**TAREA:** Enumera los calificativos con los que el texto sobre la crisis describe la "crisis poliédrica que estamos viviendo".

**TEXTO MOSTRADO:**
▬▬▬▬▬▬

“La economía, estúpido” (the economy, stupid), fue una frase muy utilizada en la política estadounidense durante la campaña electoral de Clinton en 1992 contra Bush (padre). La estructura de la misma ha sido utilizada para destacar los más diversos aspectos que se consideran esenciales. La crisis poliédrica que estamos viviendo – económica, social, política, institucional y cultural -, ha producido que los basamentos ideológicos que daban legitimidad al sistema se diluyan. Y lo hacen con estruendo, porque los ciudadanos han quedado atrapados en la narrativa con la que se les había tratado de confundir para justificar la desregulación masiva y el desmantelamiento del Estado del bienestar. Hay una salida democrática de la crisis y otra que no lo es. Y se ha optado por la segunda encarnada en la economía de quiebra administrada. La asignación de recursos responde a los criterios establecidos por la rentabilidad de las finanzas y eso deja a las mayorías sociales al arbitrio de la incertidumbre de la pobreza, la exclusión social y el grave deterioro de sus derechos y libertades cívicas.

¿Cómo se ha llegado a una situación tan irracional e injusta? ¿De qué forma se ha impuesto una narrativa conservadora que resulta tan dual? ¿Por qué la mayoría de los ciudadanos van a desear vivir en una sociedad que los empobrece, que les impide sobrevivir con salarios de hambre, que les abandona en la ancianidad, que los margina, que ve a sus hijos malnutridos, que les niega subsidios en el drama del paro mientras el Estado inyecta miles de millones a los bancos?  ¿Qué impide crear una cultura según la cual el compromiso político por transformar las cosas, el compromiso por estar al lado de los que sufren, el compromiso por generar igualdad y de mejorar la calidad de vida para la mayoría, vuelva a ser estética, cultural y socialmente bien valorada?.

▬▬▬▬▬▬

**Entradas del conjunto de datos:**
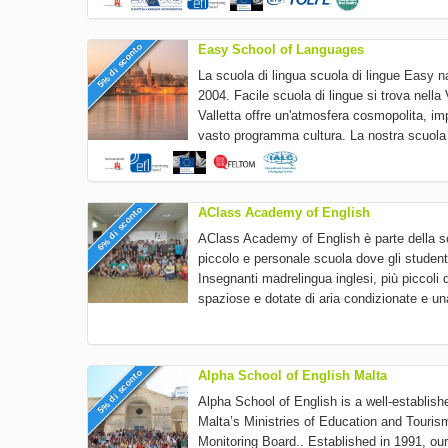
5% di sconto
Easy School of Languages
La scuola di lingua scuola di lingue Easy n
2004. Facile scuola di lingue si trova nella V
Valletta offre un'atmosfera cosmopolita, im
vasto programma cultura. La nostra scuola 
6% di sconto
AClass Academy of English
AClass Academy of English è parte della s
piccolo e personale scuola dove gli studen
Insegnanti madrelingua inglesi, più piccoli 
spaziose e dotate di aria condizionate e un
5% di sconto
Alpha School of English Malta
Alpha School of English is a well-establis
Malta’s Ministries of Education and Touri
Monitoring Board.. Established in 1991, o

▬▬▬▬▬▬

**RESPUESTA:** Económica, social, política, institucional y cultural.